Tem transportes e encosta com à Circunvalação. Marco Martins viu o pedido com bons olhos e reservou uma área grande para edificado público, caso a UP necessite de uma nova faculdade ou um instituto de investigação.

A UP integra a European University Alliance for Global Health. Quais a mais-valia de universidades europeias em rede?

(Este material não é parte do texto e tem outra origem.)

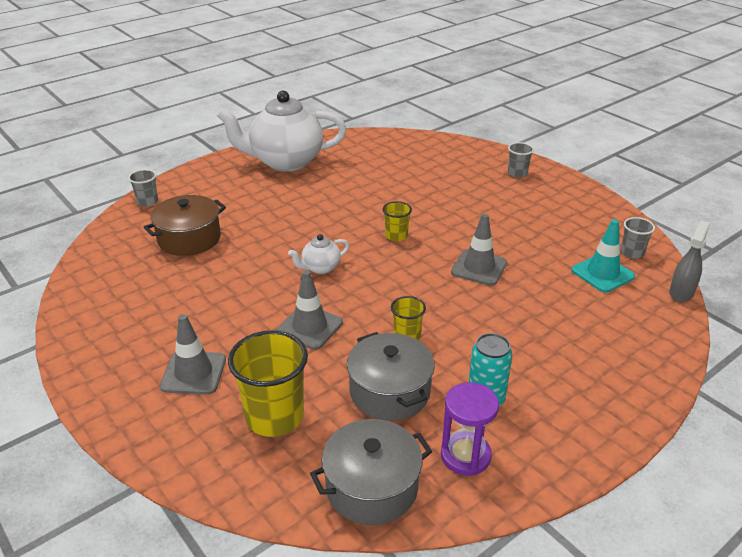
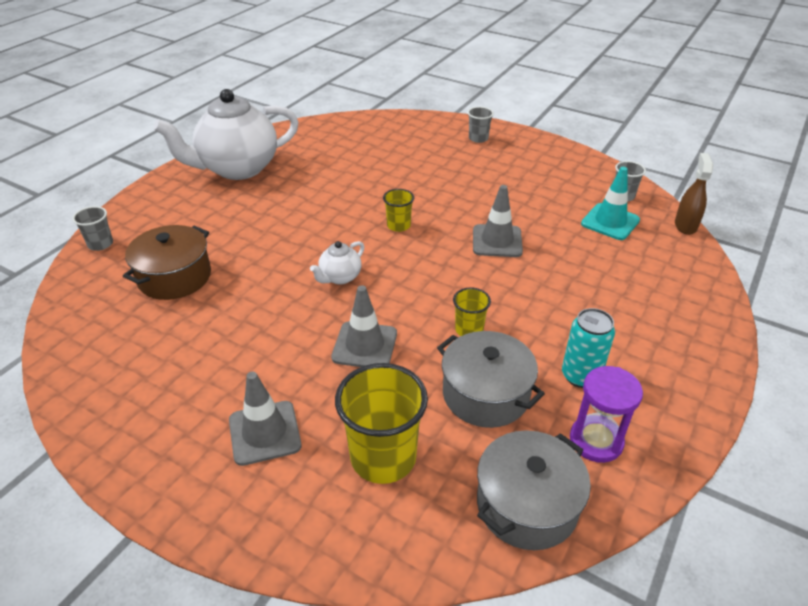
camera: 20 degrees left, 5 degrees up
(681, 293) = (685, 225): grey spray bottle -> brown spray bottle

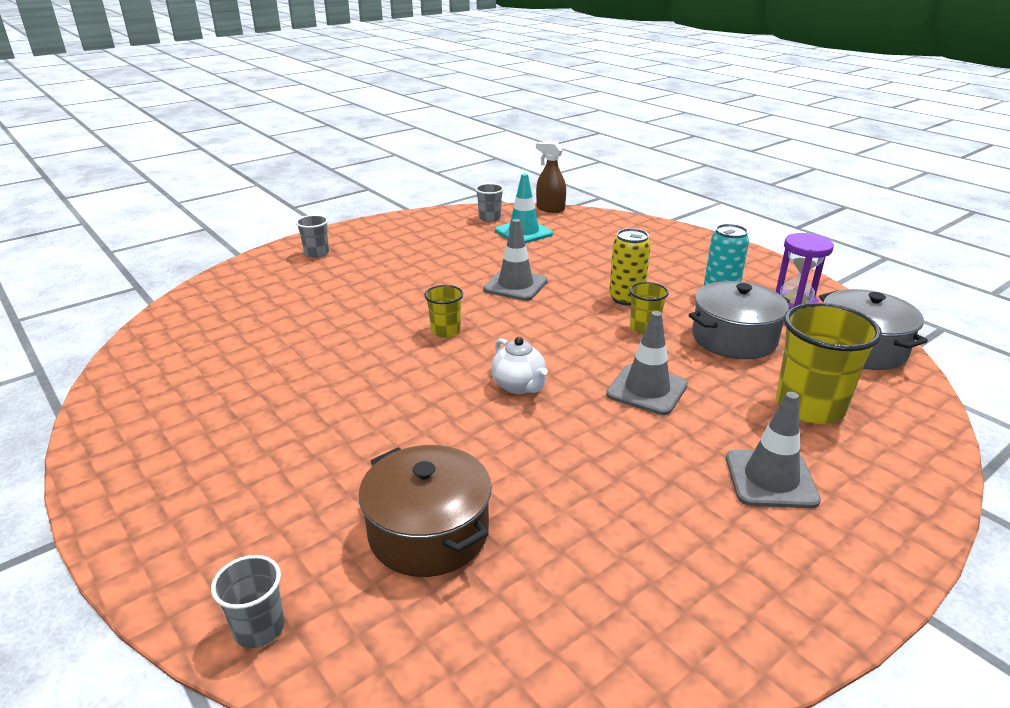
camera: 70 degrees left, 10 degrees down
(238, 168) = (177, 434): white teapot -> none
(519, 310) = (626, 298): none -> yellow can

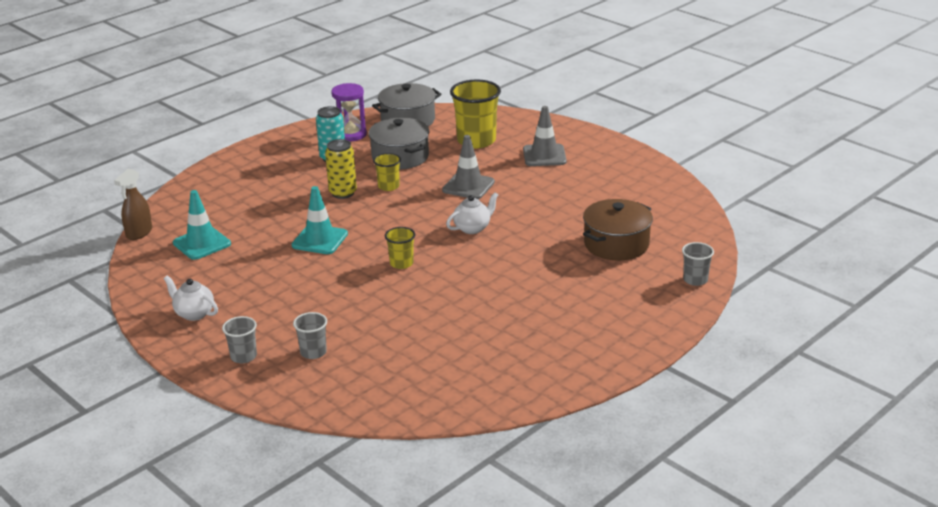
camera: 95 degrees left, 0 degrees up
(400, 233) = (194, 313): none -> white teapot
(489, 218) = (159, 265): grey cup -> grey cup (313, 352)
(515, 285) = (320, 240): grey traffic cone -> turquoise traffic cone

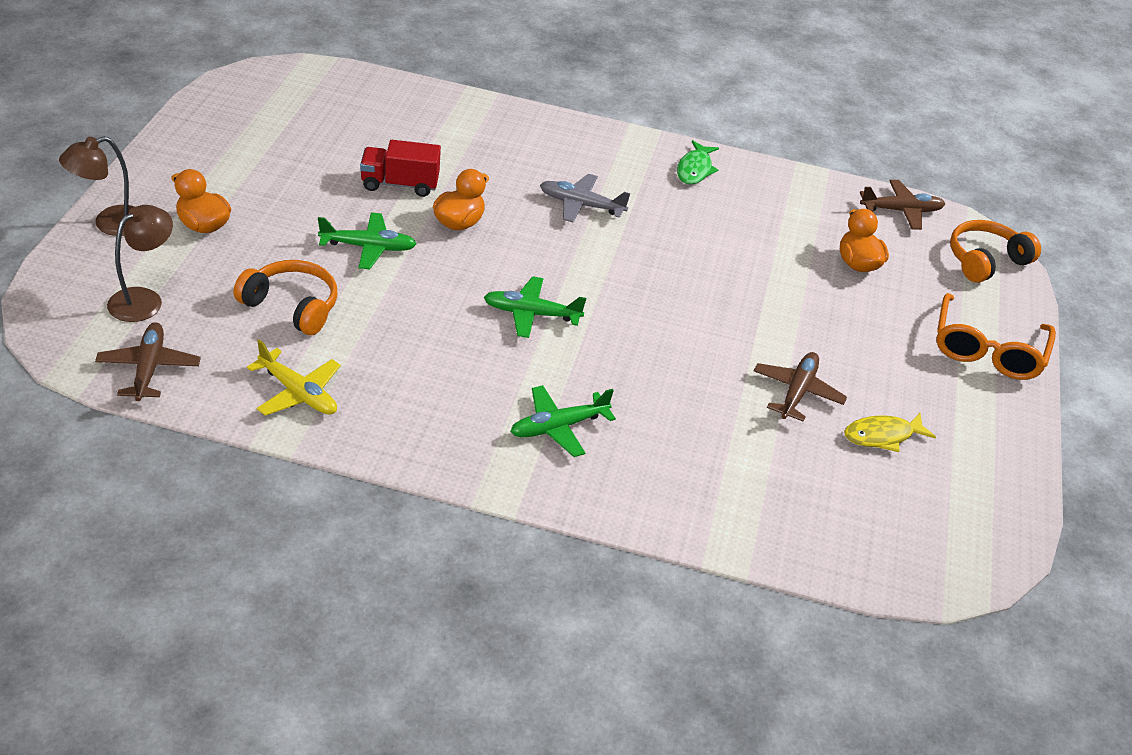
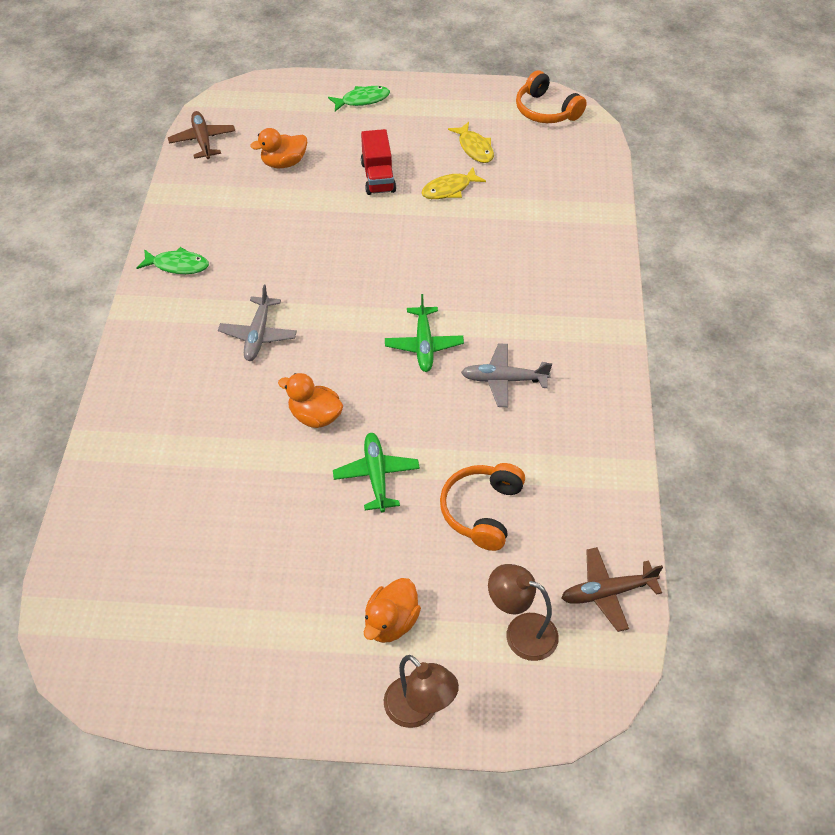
camera: 95 degrees left, 10 degrees up
(298, 393) = (586, 475): yellow plane -> none
(400, 184) = (267, 475): red truck -> red truck (378, 177)
(458, 363) = (504, 380): none -> grey plane
(558, 427) = (546, 309): green plane -> none
(797, 392) = (449, 189): brown plane -> yellow fish
(985, 260) = (255, 98): orange headphones -> orange headphones (546, 110)
(987, 350) = (362, 100): orange glasses -> green fish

A ideia é criar espaços de ensino superior que agregue universidade de vários países, facilitando a circulação entre elas e promovendo a cooperação de investigação, docência e intercâmbios. A meta é iter daqui a três anos termos 50% dos alunos em mobilidade.

O que significa?
Um estudante do Porto é estimulado a fazer um ano cá, outro em Paris, outro Alemanha ou Estocolmo e ter um diploma reconhecido por esse organismo. O programa Erasmus foi absolutamente fundamental para a Europa. Não só por dar oportunidade de os jovens contactarem outras culturas e realidades, mas, numa Europa traumatizada por duas guerras mundiais, aparecer uma geração verdadeiramente transeuropeia. É o que acontece com o Erasmus. Muitas famílias, se tivessem tido um natal normal, teria à mesa casais a falar várias línguas porque os nossos filhos e netos fizeram Erasmus e vivem com companheiros de outras de outras nacionalidades. O meu filho está a viver na Alemanha. É algo fundamental para o verdadeiro sentimento europeu. Daqui a 20 anos vai haver uma geração que não se sentirá nacional de um país, mas cidadãos de uma Europa unida. Nos consórcios de universidades, a filosofia Erasmus mantem-se, mas com um reforço mais orientado da componente letiva. Esta é a grande aposta da Comissão europeia.